Goal of the exercise:
Find out how many lines in the records have the string "Covid" in them, and state only that number.

Provided records:
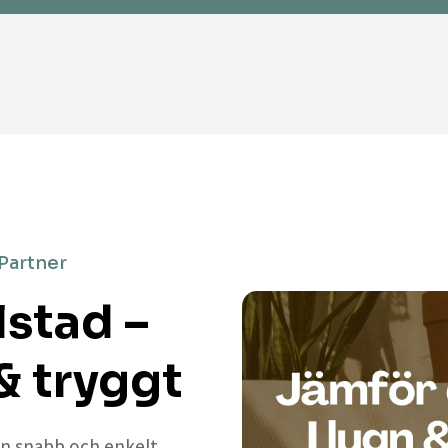
 Partner
lstad –
& tryggt
 en snabb och enkelt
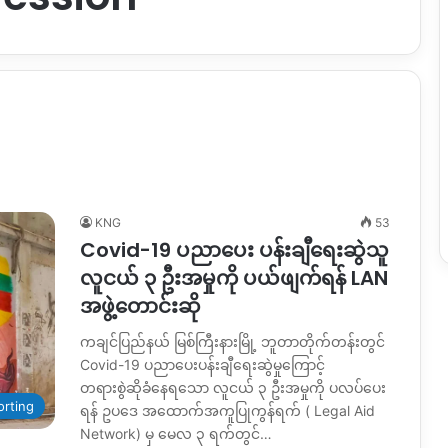
KNG
53
Covid-19 ပညာပေး ပန်းချီရေးဆွဲသူ
လူငယ် ၃ ဦးအမှုကို ပယ်ဖျက်ရန် LAN
အဖွဲ့တောင်းဆို
ကချင်ပြည်နယ် မြစ်ကြီးနားမြို့ ဘူတာတိုက်တန်းတွင်
Covid-19 ပညာပေးပန်းချီရေးဆွဲမှုကြောင့်
တရားစွဲဆိုခံနေရသော လူငယ် ၃ ဦးအမှုကို ပလပ်ပေး
orting
ရန် ဥပဒေ အထောက်အကူပြုကွန်ရက် ( Legal Aid
Network) မှ မေလ ၃ ရက်တွင်…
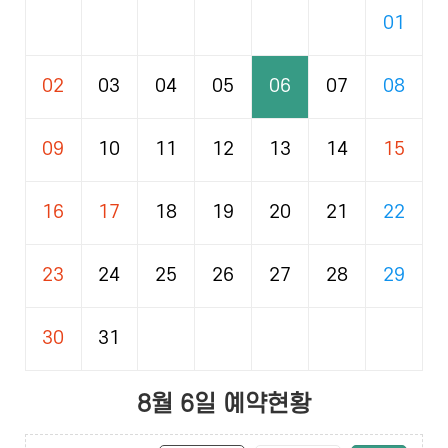
달
달
01
02
03
04
05
06
07
08
09
10
11
12
13
14
15
16
17
18
19
20
21
22
23
24
25
26
27
28
29
30
31
8월 6일 예약현황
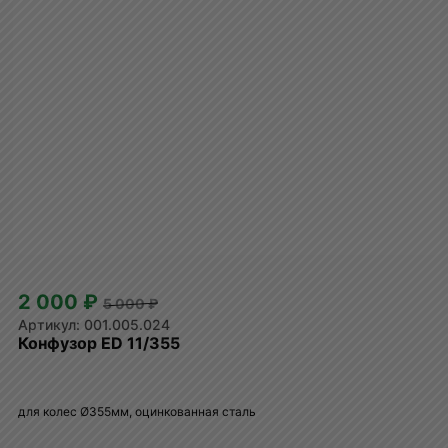
2 000 ₽
5 000 ₽
001.005.024
Конфузор ED 11/355
для колес Ø355мм, оцинкованная сталь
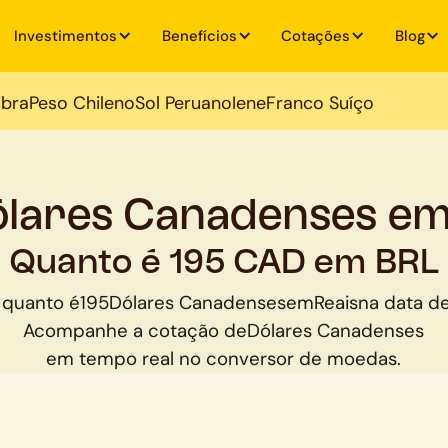
Investimentos
Benefícios
Cotações
Blog
ibra
Peso Chileno
Sol Peruano
Iene
Franco Suíço
ólares Canadenses em
Quanto é 195 CAD em BRL
 quanto é
195
Dólares Canadenses
em
Reais
na data de
Acompanhe a cotação de
Dólares Canadenses
em tempo real no conversor de moedas.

Written solution:
2